«Casse-gueules»: un appel à la solidarité sororale

« J’écris des poèmes au dos de mes factures / pas par économie de papier plutôt pour / me souvenir de combien je dois / à celles qui m’ont faite », annonce Émilie Turmel en ouverture de la dernière partie de son premier livre, une série d’une dizaine de poèmes tous adressés à une écrivaine majeure, de Louky Bersianik à Catherine Lalonde, en passant par Nelly Arcan et Josée Yvon. Que plusieurs d’entre elles aient payé de leur vie leur insubordination n’est certainement pas une coïncidence, et la juxtaposition de leurs noms force à elle seule une réflexion sur la réelle liberté de parole des femmes.

Un présage face auquel la poète refuse pourtant de se la fermer. En tentant de s’arracher du corps et du crâne la honte de soi inoculée dès l’enfance, ou en parlant de celle dont on marchande le corps, dépositaire de toutes les injonctions contradictoires à la virginité et à la lasciveté, Turmel écrit comme on rallie derrière soi les troupes.

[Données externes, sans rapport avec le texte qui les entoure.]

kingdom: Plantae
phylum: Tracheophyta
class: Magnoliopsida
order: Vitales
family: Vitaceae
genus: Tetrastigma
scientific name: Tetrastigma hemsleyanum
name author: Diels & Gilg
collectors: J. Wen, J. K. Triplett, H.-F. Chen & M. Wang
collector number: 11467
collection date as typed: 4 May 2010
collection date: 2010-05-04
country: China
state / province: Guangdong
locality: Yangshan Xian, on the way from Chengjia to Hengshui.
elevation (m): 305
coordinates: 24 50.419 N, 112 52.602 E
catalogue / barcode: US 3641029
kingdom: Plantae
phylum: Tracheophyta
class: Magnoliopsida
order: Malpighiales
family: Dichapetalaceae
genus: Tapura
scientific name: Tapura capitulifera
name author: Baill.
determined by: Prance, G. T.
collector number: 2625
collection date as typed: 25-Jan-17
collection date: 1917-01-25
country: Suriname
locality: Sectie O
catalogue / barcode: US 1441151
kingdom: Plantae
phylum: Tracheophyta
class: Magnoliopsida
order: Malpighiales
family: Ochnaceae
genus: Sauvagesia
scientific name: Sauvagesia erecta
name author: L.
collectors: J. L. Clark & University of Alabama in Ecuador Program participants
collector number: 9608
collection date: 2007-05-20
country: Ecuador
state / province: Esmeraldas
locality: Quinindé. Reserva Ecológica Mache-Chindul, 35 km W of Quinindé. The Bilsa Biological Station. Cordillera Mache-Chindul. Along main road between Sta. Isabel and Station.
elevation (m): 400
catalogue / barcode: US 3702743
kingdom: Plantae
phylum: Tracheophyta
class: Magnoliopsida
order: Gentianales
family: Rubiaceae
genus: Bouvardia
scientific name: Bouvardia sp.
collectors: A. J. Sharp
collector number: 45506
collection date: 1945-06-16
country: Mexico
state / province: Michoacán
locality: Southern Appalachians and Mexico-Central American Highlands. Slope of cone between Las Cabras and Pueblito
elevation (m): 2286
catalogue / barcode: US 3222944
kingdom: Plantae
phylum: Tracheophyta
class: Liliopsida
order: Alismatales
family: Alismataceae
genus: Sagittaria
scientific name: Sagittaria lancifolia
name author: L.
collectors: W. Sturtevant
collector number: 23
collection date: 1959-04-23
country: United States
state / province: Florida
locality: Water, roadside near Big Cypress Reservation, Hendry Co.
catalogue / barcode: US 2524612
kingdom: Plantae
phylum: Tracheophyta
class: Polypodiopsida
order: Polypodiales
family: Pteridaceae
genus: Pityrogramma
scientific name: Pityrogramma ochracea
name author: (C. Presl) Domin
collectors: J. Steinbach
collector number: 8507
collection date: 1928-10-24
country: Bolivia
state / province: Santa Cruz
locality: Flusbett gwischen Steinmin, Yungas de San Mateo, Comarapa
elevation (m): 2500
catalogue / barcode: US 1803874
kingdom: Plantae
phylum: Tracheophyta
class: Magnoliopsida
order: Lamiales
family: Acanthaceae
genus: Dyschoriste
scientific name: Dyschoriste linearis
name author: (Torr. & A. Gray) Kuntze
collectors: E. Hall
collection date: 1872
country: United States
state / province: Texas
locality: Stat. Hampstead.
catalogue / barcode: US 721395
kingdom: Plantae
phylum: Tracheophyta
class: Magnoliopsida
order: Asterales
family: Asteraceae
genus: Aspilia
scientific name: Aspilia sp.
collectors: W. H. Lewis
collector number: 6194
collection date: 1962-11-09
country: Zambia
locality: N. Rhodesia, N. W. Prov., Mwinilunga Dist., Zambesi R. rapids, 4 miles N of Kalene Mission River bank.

Elles seront d’ailleurs toutes conviées, même celles que le conformisme de l’obéissance muette a depuis trop longtemps avalées. Ce ne sera évidemment pas simple : « Vérité ou conséquence // la liberté c’est de choisir / le nombre et la couleur / des bonbons troqués / contre la liberté. »
Avec l’espoir que s’additionnent les cris de toutes ces femmes « lourdes de leurs ailes / arrachées », Émilie Turmel cale sa voix sur celles des poètes qui l’ont précédée, et qui dans plusieurs cas continuent de hurler des vérités, par-delà la mort (Huguette Gaulin, Sylvia Plath, Geneviève Desrosiers). Les insoumises ont tout à leur avantage, afin d’effrayer leurs ennemis nombreux, de se faire la courte échelle, jusque sur les épaules de celles dont la fureur provoque encore des tremblements.
« Je lève mon verre à la persistance / de leurs réincarnations », conclut-elle, un geste que ne peut qu’imiter celui qui sait que sa liberté ne sera que partielle, tant et aussi longtemps que toutes les dominations n’auraient pas été abolies.